:: TEXT SHOWN ::
------------------------------------------------
* [PATCH v2 0/2] fsi and hwmon (occ): Prevent occasional checksum failures
@ 2022-04-26 15:49 Eddie James
2022-04-26 15:49 ` [PATCH v2 1/2] fsi: occ: Fix checksum failure mode Eddie James
2022-04-26 15:49 ` [PATCH v2 2/2] hwmon (occ): Retry for checksum failure Eddie James
0 siblings, 2 replies; 4+ messages in thread
From: Eddie James @ 2022-04-26 15:49 UTC (permalink / raw)
To: linux-fsi
Cc: linux-hwmon, linux-kernel, jdelvare, linux, joel, jk, David.Laight
Due to the OCC communication design with a shared SRAM area,
checkum errors are expected due to corrupted buffer from OCC
communications with other system components. Therefore, use a
unique errno for checksum failures and retry the command twice
in that case.
Changes since v1:
- Refactor the retry loop
Eddie James (2):
fsi: occ: Fix checksum failure mode
hwmon (occ): Retry for checksum failure
drivers/fsi/fsi-occ.c | 7 +++++--
drivers/hwmon/occ/p9_sbe.c | 15 +++++++++++----
2 files changed, 16 insertions(+), 6 deletions(-)
------------------------------------------------
:: TASKS ::
1: Can you write out the patch cover letter starting at "To: linux-fsi" and ending at "in that case.", swapping "retry" for "resend"?
2: Could you carry on the patch cover letter about OCC checksum failures from the point where it stops?
The records play no part here.
------------------------------------------------
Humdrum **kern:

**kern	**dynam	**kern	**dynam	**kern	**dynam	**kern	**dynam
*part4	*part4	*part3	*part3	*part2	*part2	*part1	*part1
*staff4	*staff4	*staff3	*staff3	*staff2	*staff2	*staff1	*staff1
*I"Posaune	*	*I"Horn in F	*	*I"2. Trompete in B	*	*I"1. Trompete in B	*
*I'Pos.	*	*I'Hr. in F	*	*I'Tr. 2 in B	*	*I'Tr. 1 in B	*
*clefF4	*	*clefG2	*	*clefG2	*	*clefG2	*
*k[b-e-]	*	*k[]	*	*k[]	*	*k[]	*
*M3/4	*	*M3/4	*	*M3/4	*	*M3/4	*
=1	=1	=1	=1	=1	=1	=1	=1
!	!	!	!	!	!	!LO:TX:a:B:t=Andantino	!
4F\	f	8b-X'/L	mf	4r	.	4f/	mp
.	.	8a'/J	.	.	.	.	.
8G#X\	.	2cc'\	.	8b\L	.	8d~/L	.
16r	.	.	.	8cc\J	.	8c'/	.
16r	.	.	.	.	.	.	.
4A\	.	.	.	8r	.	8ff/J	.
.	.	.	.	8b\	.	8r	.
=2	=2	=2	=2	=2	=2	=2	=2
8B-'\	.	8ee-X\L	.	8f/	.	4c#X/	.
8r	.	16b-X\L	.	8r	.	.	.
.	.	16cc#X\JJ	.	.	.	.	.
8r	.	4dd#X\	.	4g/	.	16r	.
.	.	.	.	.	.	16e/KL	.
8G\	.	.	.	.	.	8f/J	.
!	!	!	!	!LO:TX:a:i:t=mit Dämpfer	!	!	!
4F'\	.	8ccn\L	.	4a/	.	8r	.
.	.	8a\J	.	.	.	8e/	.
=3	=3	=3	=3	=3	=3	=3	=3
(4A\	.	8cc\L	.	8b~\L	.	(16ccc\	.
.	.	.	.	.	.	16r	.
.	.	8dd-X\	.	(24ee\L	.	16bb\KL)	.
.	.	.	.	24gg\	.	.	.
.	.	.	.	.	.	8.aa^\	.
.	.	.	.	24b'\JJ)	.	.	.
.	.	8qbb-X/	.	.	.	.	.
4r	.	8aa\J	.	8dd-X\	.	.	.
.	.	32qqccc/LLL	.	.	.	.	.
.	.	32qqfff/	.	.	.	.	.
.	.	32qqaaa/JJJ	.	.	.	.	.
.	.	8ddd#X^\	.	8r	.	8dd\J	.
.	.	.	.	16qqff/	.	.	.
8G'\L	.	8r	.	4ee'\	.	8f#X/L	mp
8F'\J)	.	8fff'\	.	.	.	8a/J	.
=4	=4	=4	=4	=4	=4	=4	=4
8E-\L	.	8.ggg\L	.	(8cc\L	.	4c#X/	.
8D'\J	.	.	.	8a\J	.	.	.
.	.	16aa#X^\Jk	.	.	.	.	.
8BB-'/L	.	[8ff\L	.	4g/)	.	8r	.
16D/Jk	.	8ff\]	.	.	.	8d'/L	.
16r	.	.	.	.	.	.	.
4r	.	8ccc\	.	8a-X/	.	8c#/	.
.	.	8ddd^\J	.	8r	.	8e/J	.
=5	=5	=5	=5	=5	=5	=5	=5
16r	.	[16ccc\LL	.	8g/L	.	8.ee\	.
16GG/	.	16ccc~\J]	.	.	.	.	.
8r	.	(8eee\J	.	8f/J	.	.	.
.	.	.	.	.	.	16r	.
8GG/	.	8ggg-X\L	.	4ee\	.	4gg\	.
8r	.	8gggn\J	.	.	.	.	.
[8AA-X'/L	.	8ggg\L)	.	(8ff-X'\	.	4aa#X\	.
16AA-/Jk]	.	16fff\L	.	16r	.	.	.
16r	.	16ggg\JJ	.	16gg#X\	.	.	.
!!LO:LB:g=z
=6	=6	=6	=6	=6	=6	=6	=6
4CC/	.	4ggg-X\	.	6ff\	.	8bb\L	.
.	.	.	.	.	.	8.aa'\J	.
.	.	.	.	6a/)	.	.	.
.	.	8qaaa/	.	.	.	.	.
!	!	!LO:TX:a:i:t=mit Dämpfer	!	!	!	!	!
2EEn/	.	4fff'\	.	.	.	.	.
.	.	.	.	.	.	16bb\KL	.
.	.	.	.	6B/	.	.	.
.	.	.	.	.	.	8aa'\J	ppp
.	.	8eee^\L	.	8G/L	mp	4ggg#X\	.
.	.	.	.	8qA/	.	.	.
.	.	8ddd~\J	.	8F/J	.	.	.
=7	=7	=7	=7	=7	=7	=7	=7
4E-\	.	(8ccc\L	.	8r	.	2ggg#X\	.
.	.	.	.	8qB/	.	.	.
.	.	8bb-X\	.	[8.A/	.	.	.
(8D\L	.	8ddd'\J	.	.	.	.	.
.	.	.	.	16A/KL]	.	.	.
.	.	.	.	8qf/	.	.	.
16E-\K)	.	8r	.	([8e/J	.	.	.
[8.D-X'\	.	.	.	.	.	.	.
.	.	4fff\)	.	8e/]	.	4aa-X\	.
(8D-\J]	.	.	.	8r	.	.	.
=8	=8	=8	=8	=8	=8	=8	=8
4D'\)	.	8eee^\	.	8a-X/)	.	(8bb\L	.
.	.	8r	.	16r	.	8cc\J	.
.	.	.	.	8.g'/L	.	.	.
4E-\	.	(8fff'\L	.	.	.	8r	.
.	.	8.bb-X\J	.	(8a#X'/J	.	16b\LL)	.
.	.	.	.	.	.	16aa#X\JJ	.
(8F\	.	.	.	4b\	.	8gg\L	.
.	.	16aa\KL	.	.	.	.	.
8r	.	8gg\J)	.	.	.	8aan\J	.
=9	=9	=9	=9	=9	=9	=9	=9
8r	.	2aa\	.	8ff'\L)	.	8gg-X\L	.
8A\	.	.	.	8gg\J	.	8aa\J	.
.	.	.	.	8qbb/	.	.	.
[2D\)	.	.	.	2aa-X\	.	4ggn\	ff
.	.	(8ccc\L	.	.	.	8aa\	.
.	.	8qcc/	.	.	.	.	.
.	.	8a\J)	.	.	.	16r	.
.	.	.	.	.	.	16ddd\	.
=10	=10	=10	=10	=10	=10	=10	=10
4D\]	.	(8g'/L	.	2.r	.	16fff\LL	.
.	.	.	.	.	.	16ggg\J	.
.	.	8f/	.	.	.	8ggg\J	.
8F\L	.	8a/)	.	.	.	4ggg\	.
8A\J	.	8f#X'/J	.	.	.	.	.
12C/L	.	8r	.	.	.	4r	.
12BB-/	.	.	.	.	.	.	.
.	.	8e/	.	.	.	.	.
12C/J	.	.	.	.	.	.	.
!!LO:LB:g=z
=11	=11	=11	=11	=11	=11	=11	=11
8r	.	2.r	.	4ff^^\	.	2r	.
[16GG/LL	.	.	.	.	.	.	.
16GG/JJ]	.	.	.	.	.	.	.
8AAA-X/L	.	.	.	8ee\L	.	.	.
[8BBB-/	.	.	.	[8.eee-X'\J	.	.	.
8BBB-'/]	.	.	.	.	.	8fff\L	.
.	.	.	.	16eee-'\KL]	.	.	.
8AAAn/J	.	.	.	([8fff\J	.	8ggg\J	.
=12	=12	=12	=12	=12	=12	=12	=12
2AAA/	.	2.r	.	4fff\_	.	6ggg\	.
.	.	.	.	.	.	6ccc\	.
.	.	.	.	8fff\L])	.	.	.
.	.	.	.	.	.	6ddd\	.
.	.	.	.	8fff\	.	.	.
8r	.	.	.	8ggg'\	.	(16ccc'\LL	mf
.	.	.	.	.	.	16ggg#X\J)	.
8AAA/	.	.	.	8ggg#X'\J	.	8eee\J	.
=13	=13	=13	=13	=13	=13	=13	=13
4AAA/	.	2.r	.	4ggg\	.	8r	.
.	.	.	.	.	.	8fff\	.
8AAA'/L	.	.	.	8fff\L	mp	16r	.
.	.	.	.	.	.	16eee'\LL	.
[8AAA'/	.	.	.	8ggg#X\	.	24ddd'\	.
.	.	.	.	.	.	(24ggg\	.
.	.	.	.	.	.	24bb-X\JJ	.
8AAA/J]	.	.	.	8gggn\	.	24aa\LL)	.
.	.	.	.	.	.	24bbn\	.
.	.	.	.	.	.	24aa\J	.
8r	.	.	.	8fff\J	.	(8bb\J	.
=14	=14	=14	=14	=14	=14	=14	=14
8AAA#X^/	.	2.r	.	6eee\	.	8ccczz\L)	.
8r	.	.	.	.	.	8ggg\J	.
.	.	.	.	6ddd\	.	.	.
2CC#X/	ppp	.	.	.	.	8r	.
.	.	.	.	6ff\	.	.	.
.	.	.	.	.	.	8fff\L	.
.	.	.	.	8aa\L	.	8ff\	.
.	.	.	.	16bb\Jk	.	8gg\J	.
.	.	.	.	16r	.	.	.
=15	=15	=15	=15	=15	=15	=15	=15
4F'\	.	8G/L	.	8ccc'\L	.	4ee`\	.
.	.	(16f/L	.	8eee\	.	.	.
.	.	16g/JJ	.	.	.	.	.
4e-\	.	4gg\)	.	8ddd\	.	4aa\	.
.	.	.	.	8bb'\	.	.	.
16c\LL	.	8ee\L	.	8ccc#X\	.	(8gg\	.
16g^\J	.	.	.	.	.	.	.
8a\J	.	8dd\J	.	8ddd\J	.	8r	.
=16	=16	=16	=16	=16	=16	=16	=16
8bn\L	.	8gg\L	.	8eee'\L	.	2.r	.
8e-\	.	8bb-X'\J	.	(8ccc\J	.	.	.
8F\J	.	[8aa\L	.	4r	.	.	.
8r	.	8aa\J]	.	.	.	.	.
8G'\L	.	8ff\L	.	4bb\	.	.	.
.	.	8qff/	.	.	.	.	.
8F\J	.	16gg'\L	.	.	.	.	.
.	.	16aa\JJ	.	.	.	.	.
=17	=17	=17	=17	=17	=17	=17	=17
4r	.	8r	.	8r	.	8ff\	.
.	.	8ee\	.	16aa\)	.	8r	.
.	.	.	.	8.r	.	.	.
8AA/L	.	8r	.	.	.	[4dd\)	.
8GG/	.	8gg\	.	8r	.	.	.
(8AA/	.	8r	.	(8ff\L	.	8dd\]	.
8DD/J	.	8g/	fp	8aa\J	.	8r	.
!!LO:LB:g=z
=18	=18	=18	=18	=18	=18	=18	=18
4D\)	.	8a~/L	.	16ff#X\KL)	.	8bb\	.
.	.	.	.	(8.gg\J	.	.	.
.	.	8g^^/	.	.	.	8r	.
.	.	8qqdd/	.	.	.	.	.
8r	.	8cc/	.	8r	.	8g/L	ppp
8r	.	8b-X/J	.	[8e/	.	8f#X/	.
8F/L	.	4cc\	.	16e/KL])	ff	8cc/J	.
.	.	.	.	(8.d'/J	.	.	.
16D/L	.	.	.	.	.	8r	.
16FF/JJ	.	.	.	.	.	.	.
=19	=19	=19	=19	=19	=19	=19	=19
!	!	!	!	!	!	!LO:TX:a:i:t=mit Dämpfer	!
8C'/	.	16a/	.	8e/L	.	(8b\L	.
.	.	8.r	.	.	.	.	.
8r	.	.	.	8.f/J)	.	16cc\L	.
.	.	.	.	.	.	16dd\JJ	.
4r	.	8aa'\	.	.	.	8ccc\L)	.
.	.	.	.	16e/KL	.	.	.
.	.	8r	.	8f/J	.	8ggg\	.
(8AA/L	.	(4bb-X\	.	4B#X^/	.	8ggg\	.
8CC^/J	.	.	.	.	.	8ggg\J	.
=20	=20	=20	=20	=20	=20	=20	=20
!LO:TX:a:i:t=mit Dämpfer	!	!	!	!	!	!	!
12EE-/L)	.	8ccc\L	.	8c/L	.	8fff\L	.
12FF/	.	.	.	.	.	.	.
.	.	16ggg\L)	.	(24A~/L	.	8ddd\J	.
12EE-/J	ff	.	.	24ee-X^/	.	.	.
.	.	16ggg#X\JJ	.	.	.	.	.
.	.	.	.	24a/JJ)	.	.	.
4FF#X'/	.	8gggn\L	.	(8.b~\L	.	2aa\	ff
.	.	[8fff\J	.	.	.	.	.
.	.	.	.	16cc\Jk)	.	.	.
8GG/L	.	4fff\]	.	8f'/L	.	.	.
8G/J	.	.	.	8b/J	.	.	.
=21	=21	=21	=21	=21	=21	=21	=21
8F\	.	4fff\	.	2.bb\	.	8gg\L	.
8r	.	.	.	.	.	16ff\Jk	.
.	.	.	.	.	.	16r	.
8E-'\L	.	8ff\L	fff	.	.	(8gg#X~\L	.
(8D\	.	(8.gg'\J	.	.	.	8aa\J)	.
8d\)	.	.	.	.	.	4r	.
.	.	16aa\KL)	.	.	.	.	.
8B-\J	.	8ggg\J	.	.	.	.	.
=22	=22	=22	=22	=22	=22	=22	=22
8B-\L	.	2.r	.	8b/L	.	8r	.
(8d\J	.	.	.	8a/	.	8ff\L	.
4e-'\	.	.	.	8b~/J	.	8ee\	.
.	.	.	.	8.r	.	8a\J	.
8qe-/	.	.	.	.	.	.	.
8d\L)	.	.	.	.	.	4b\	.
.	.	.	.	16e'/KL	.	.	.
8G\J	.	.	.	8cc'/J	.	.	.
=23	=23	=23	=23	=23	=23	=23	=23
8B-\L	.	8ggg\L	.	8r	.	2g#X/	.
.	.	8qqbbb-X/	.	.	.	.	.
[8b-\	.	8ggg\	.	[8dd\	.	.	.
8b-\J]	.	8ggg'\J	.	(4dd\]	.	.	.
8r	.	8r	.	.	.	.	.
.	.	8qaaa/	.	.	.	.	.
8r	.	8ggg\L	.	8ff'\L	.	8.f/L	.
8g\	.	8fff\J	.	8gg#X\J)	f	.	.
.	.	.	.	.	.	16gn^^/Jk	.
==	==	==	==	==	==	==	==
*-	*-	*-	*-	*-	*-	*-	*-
------------------------------------------------
:: EXERCISE RESPONSES ::
1:
To: linux-fsi
Cc: linux-hwmon, linux-kernel, jdelvare, linux, joel, jk, David.Laight
Due to the OCC communication design with a shared SRAM area,
checkum errors are expected due to corrupted buffer from OCC
communications with other system components. Therefore, use a
unique errno for checksum failures and resend the command twice
in that case.

2:
--
2.27.0
^ permalink raw reply [flat|nested] 4+ messages in thread
* [PATCH v2 1/2] fsi: occ: Fix checksum failure mode
2022-04-26 15:49 [PATCH v2 0/2] fsi and hwmon (occ): Prevent occasional checksum failures Eddie James
@ 2022-04-26 15:49 ` Eddie James
2022-04-26 15:49 ` [PATCH v2 2/2] hwmon (occ): Retry for checksum failure Eddie James
1 sibling, 0 replies; 4+ messages in thread
From: Eddie James @ 2022-04-26 15:49 UTC (permalink / raw)
To: linux-fsi
Cc: linux-hwmon, linux-kernel, jdelvare, linux, joel, jk, David.Laight
Change the checksum errno to something different than the errno
used for a bad SBE message. In addition, don't set the user's
response length to the data length in this case, since it's not
SBE FFDC.
Signed-off-by: Eddie James <eajames@linux.ibm.com>
---
drivers/fsi/fsi-occ.c | 7 +++++--
1 file changed, 5 insertions(+), 2 deletions(-)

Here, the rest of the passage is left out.